Hammen meneó la cabeza.

—Maldición... —murmuró Garth.

—Algunos dicen que la mataron al comienzo de los disturbios, y otros afirman que fue hecha prisionera por los guerreros del Gran Maestre. Por el momento, lo único indudable es que nadie sabe nada de la benalita.

Garth no dijo nada y se volvió hacia la angosta ventana. La Plaza por fin volvía a estar tranquila y silenciosa. Los carros iban y venían por entre las sombras, y monjes encapuchados iban recogiendo los centenares de cadáveres que habían quedado esparcidos por los alrededores del palacio. Las llamas de los incendios todavía parpadeaban por toda la ciudad, y se podía oír el rugir de las turbas en la lejanía. Una columna de guerreros desfilaba por la avenida que llevaba al puerto con sus lanzas y escudos destellando bajo la luz. El ajetreo normal en el burdel había cesado casi del todo, cosa que Garth agradecía.

—Zarel ha hecho venir tropas de Tantium, y las naves todavía siguen llegando en estos mismos momentos —siguió explicando Hammen—. Está dejando desprotegidos todos los alrededores de la ciudad.
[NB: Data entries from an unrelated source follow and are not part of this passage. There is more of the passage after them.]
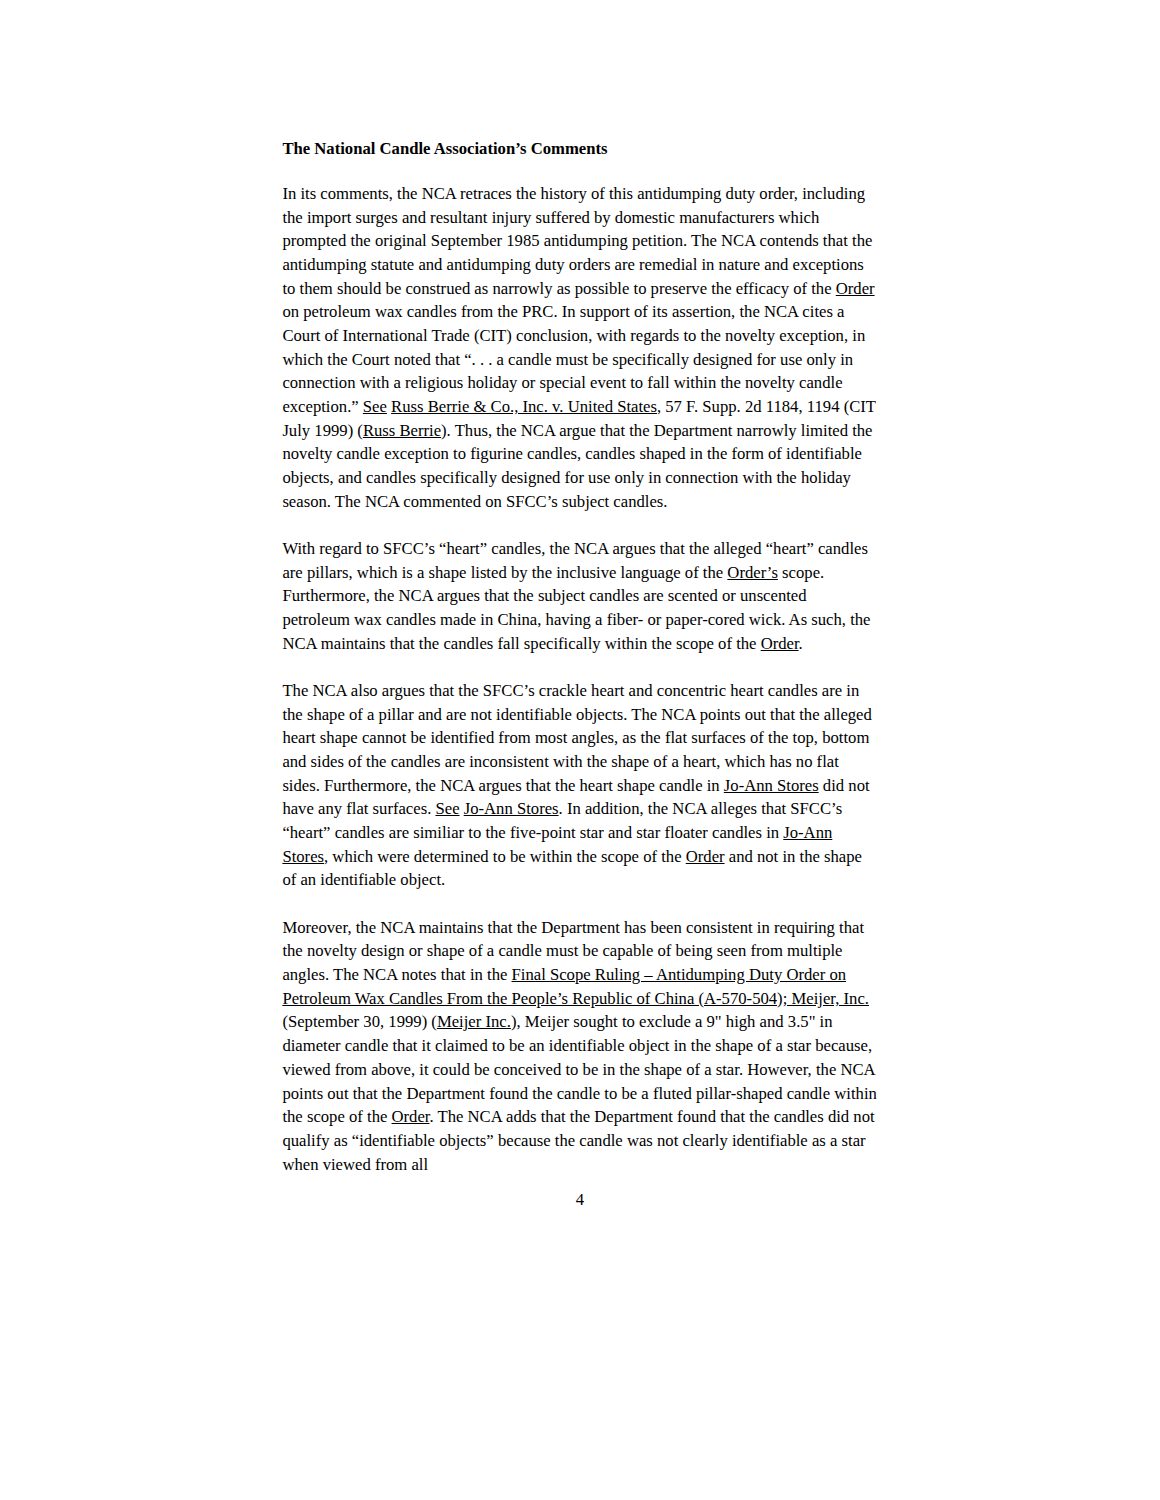The National Candle Association’s Comments
In its comments, the NCA retraces the history of this antidumping duty order, including the import surges and resultant injury suffered by domestic manufacturers which prompted the original September 1985 antidumping petition. The NCA contends that the antidumping statute and antidumping duty orders are remedial in nature and exceptions to them should be construed as narrowly as possible to preserve the efficacy of the Order on petroleum wax candles from the PRC. In support of its assertion, the NCA cites a Court of International Trade (CIT) conclusion, with regards to the novelty exception, in which the Court noted that “. . . a candle must be specifically designed for use only in connection with a religious holiday or special event to fall within the novelty candle exception.” See Russ Berrie & Co., Inc. v. United States, 57 F. Supp. 2d 1184, 1194 (CIT July 1999) (Russ Berrie). Thus, the NCA argue that the Department narrowly limited the novelty candle exception to figurine candles, candles shaped in the form of identifiable objects, and candles specifically designed for use only in connection with the holiday season. The NCA commented on SFCC’s subject candles.
With regard to SFCC’s “heart” candles, the NCA argues that the alleged “heart” candles are pillars, which is a shape listed by the inclusive language of the Order’s scope. Furthermore, the NCA argues that the subject candles are scented or unscented petroleum wax candles made in China, having a fiber- or paper-cored wick. As such, the NCA maintains that the candles fall specifically within the scope of the Order.
The NCA also argues that the SFCC’s crackle heart and concentric heart candles are in the shape of a pillar and are not identifiable objects. The NCA points out that the alleged heart shape cannot be identified from most angles, as the flat surfaces of the top, bottom and sides of the candles are inconsistent with the shape of a heart, which has no flat sides. Furthermore, the NCA argues that the heart shape candle in Jo-Ann Stores did not have any flat surfaces. See Jo-Ann Stores. In addition, the NCA alleges that SFCC’s “heart” candles are similiar to the five-point star and star floater candles in Jo-Ann Stores, which were determined to be within the scope of the Order and not in the shape of an identifiable object.
Moreover, the NCA maintains that the Department has been consistent in requiring that the novelty design or shape of a candle must be capable of being seen from multiple angles. The NCA notes that in the Final Scope Ruling – Antidumping Duty Order on Petroleum Wax Candles From the People’s Republic of China (A-570-504); Meijer, Inc. (September 30, 1999) (Meijer Inc.), Meijer sought to exclude a 9" high and 3.5" in diameter candle that it claimed to be an identifiable object in the shape of a star because, viewed from above, it could be conceived to be in the shape of a star. However, the NCA points out that the Department found the candle to be a fluted pillar-shaped candle within the scope of the Order. The NCA adds that the Department found that the candles did not qualify as “identifiable objects” because the candle was not clearly identifiable as a star when viewed from all
4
Dicen que más de mil personas murieron en la arena, así como varios centenares de guerreros... Cuando me fui el populacho todavía ocupaba el estadio, pero supongo que las tropas por fin habrán conseguido vaciarlo.

Garth asintió.

—¿Y el paquete que escondí delante de la puerta de la ciudad?

Hammen alzó el fardo envuelto en una piel embreada y lo dejó en el suelo.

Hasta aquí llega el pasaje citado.